Your assignment:
List every line in the data below that contains the string "Mitgliederzahlen", matching case exactly.

Dataset extract:
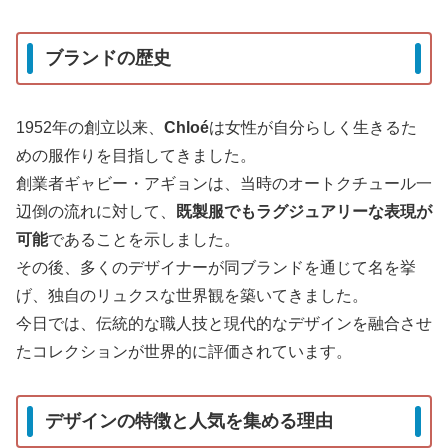
ブランドの歴史
1952年の創立以来、
Chloé
は女性が自分らしく生きるた
めの服作りを目指してきました。
創業者ギャビー・アギョンは、当時のオートクチュール一
辺倒の流れに対して、
既製服でもラグジュアリーな表現が
可能
であることを示しました。
その後、多くのデザイナーが同ブランドを通じて名を挙
げ、独自のリュクスな世界観を築いてきました。
今日では、伝統的な職人技と現代的なデザインを融合させ
たコレクションが世界的に評価されています。
デザインの特徴と人気を集める理由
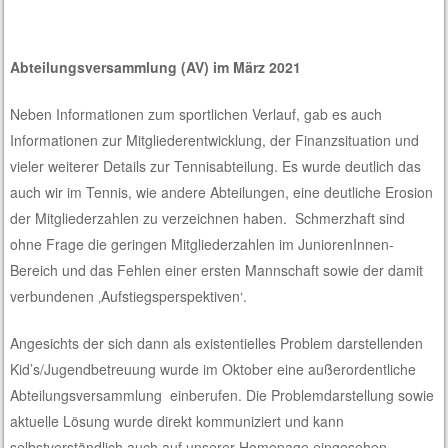
Abteilungsversammlung (AV) im März 2021
Neben Informationen zum sportlichen Verlauf, gab es auch
Informationen zur Mitgliederentwicklung, der Finanzsituation und
vieler weiterer Details zur Tennisabteilung. Es wurde deutlich das
auch wir im Tennis, wie andere Abteilungen, eine deutliche Erosion
der Mitgliederzahlen zu verzeichnen haben. Schmerzhaft sind
ohne Frage die geringen Mitgliederzahlen im JuniorenInnen-
Bereich und das Fehlen einer ersten Mannschaft sowie der damit
verbundenen ‚Aufstiegsperspektiven‘.
Angesichts der sich dann als existentielles Problem darstellenden
Kid’s/Jugendbetreuung wurde im Oktober eine außerordentliche
Abteilungsversammlung einberufen. Die Problemdarstellung sowie
aktuelle Lösung wurde direkt kommuniziert und kann
selbstverständlich auch auf unserer Homepage eingesehen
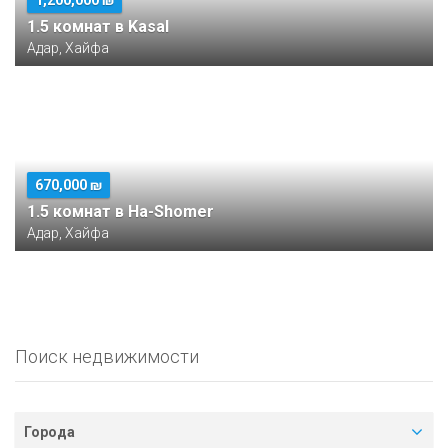
1,200,000 ₪
1.5 комнат в Kasal
Адар, Хайфа
670,000 ₪
1.5 комнат в Ha-Shomer
Адар, Хайфа
Поиск недвижимости
Города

Result for this task:
der Mitgliederzahlen zu verzeichnen haben. Schmerzhaft sind
ohne Frage die geringen Mitgliederzahlen im JuniorenInnen-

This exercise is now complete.